## SOURCE DOCUMENT
++++++++

# Possibility for the future in RV's?



## johnsandywhite (May 9, 2005)

:lol: Possibility for the future in RV's?

>>Allinson Transmission<<


----------



## Pusser (May 9, 2005)

I think elec hookup prices may rise a tad


----------



## johnsandywhite (May 9, 2005)

:lol: All the more reason to have Solar Power *Pusser*. :wink:


----------



## olley (May 1, 2005)

Back in the sixtys a bus company experimented with a very large flywheel underneath the bus to store power from a retrogenerative braking system, worked great on the straights but due to gyroscope forces had a job going around corners :lol: never heard anymore about it.

Olley


----------



## Malc (May 9, 2005)

We trialled an electric bus in the 70`s, slow and the driver got a 2 lunch break each day so the batteries could be recharged!
Malc


----------



## olley (May 1, 2005)

What about steam power! the old fodens use to have a fair turn of speed, instead of petrol load up with 2 ton of coal. and get the wife to shovel it in the boiler :lol: might be cheaper and it will keep her to busy to talk :lol: 

Olley


----------



## johnsandywhite (May 9, 2005)

olley said:


> instead of petrol load up with 2 ton of coal. and get the wife to shovel it in the boiler, it will keep her too busy to talk.


 8O Sorry. I couldn't do without my Nagivator. :lol:


----------



## Pusser (May 9, 2005)

On the news this week was a lorry firm that has converted one of its lorries to run on cooking oil. I think it works out at 40p per ltr and you fill up at Sainsburys deli counter. Apparently, no loss of power but disposal of 300 plastic bottles each fill up must be tiresome.


----------

++++++++

## PROVIDED ENTRIES
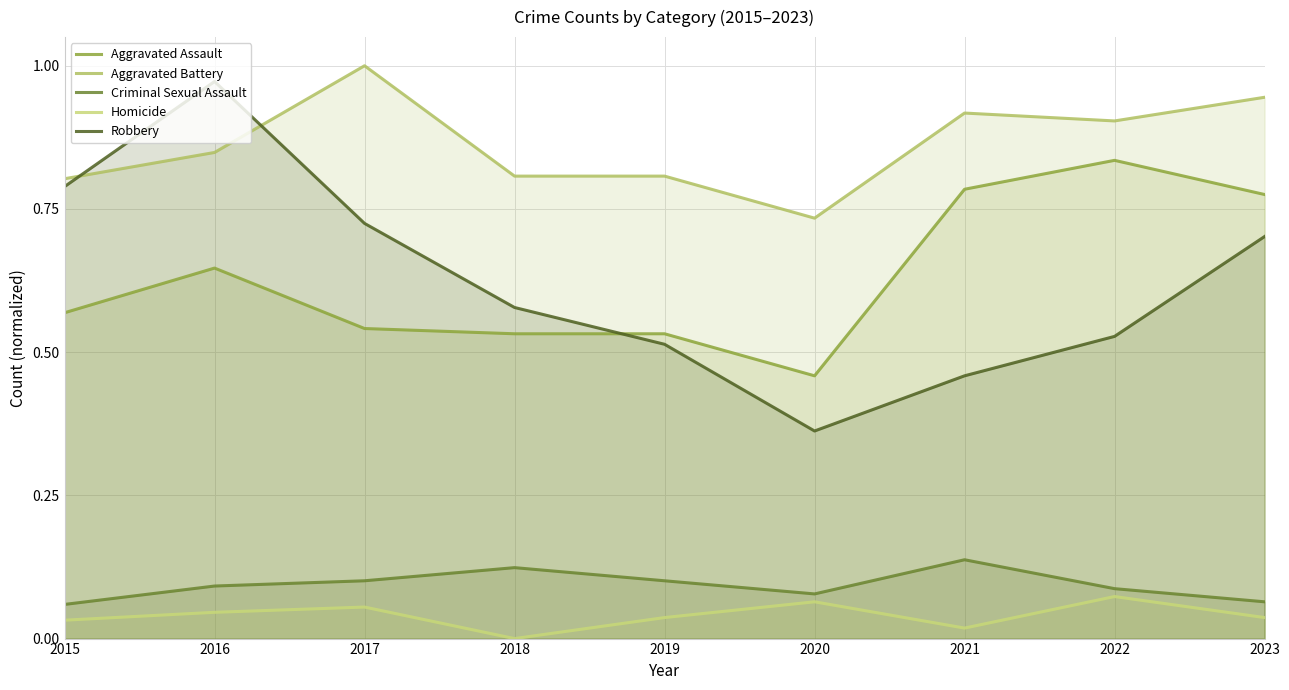

The Criminal Sexual Assault series shows 0.1 at 2017. True or false?

True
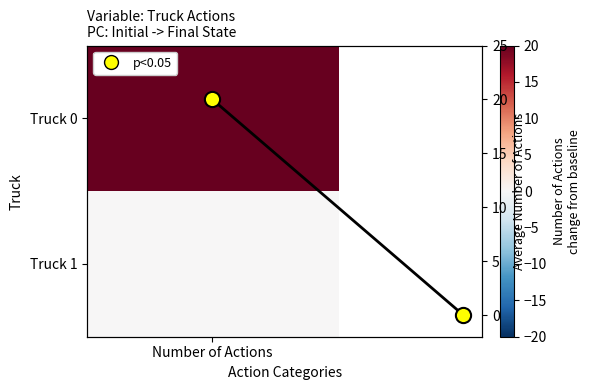

Reading right to left, what are all the values shown in this chart?

1=0	Number of Actions=20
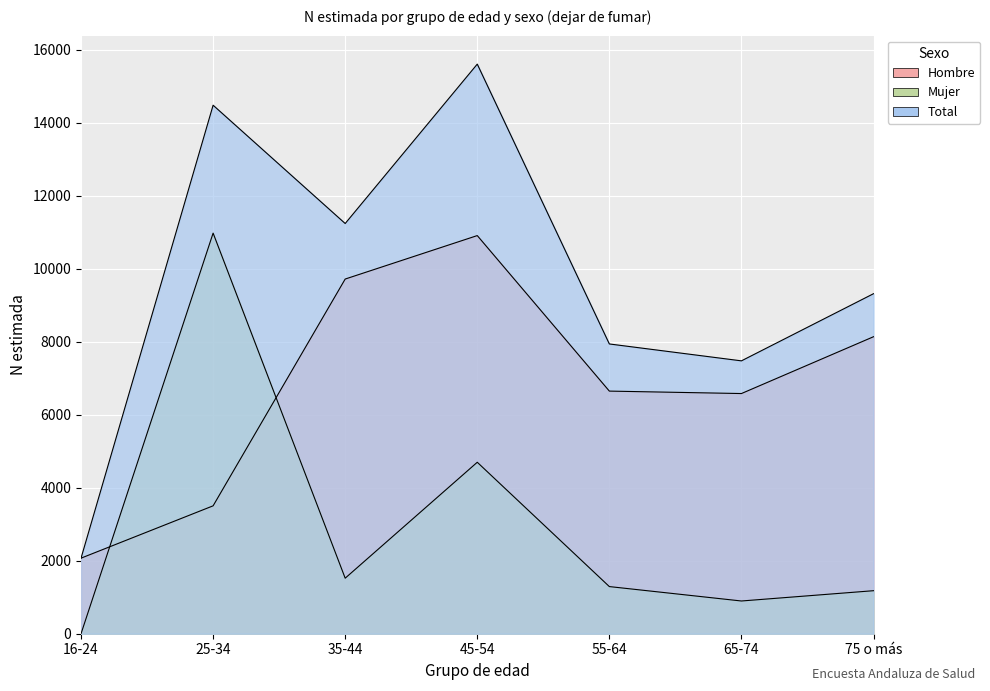

What is the difference between the highest and lowest values at 55-64?

6649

++++++++

## ACTIVITIES
a - List each distinct username that posted in the RV thread.
b - Convert the listing that follows the RV thread into a JSON list of strings, with one string per line. Skip blank lines and leave out the pictures.

## SOLUTION SET
a - johnsandywhite, Pusser, olley, Malc

b -
[
  "The Criminal Sexual Assault series shows 0.1 at 2017. True or false?",
  "True",
  "Reading right to left, what are all the values shown in this chart?",
  "1=0\tNumber of Actions=20",
  "What is the difference between the highest and lowest values at 55-64?",
  "6649"
]